Rapule Tabane is politics editor at City Press.
Rapule Tabane is politics editor at City Press.

The unfortunate aspect of being a die-hard football supporter is that you swear by your team, through the best and worst times.

Unlike my vote, which I have learnt to vary and apply according to the circumstances of the day, my love for my favourite team is constant and unyielding.

This means that even when I am unhappy about decisions the team takes, all I can do by way of protest is to shrug my shoulders in indignation, but thereafter make peace with it.

Young Orlando Pirates’ coach, Rhulani Mokwena, was recently removed as coach after acting in the role for about three months.

He was taken back to the assistant role after the club hired a relatively unknown German coach, Josef Zinnbauer.

The club has employed 11 coaches in the past 10 years and in that time only two were black, Mokwena and the Peruvian Augusto Palacios.

Mokwena was not given enough time to prove his worth and impose his stamp on the team.

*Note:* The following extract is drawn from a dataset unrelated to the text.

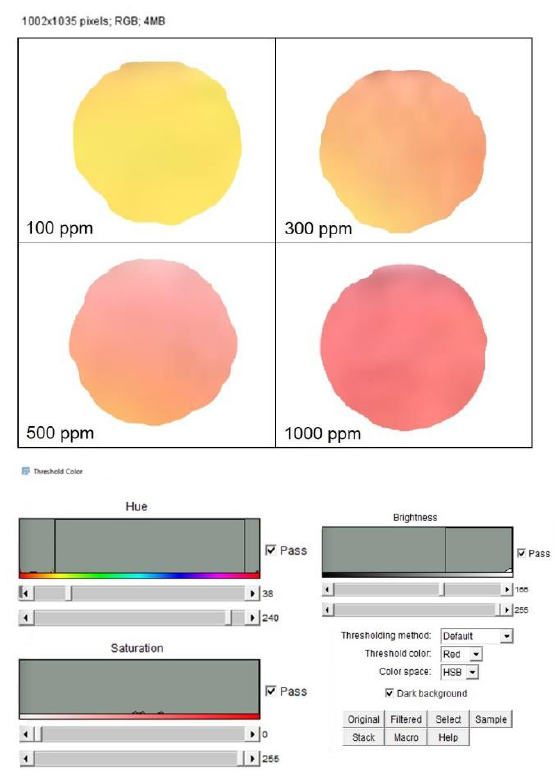
Figure 4. Hue adjustment section of the Threshold Color window in ImageJ of C 2 H 4 O PAD.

But the truth is that most teams, especially the big clubs like Kaizer Chiefs and Pirates, have no confidence in young, black coaches.

Many Pirates fans feel his replacement, Zinnbauer, does not possess any superior skills to Mokwena.

But the truth is that most teams, especially the big clubs like Kaizer Chiefs and Pirates, have no confidence in young, black coaches.

Over the years the modus operandi of Chiefs’ chairperson, Kaizer Motaung, and Pirates’ chairperson, Irvin Khoza, has been to import white coaches from obscure locations in Europe, seemingly believing that, despite their weak credentials in their home countries, they can somehow pull off miracles when they get here.

A few of these coaches have done well here, further entrenching this mind-set among the club owners.

But this phenomenon really got to me in the past few weeks when people I respect said local players don’t respect black coaches and therefore need a white coach to instil discipline.

I don’t know if this is true or not, but it is deeply problematic.

So Mokwena has to go because the players were reckless and ill-disciplined and they did not fear him as he is young and black.

The acceptance of this status quo is worrying because we are effectively saying, let’s allow it to continue because it is what it is.

I cannot agree that we throw our hands in the air and apply the “white man medicine” each time. For how long?

We have to change that mentality among our football players and owners. Otherwise we are making the apartheid architects so proud.

Our football club owners must lead the change by giving coaches such as Mokwena an adequate opportunity and, hopefully, creating great role models, such as Mamelodi Sundowns has done with their coach Pitso Mosimane.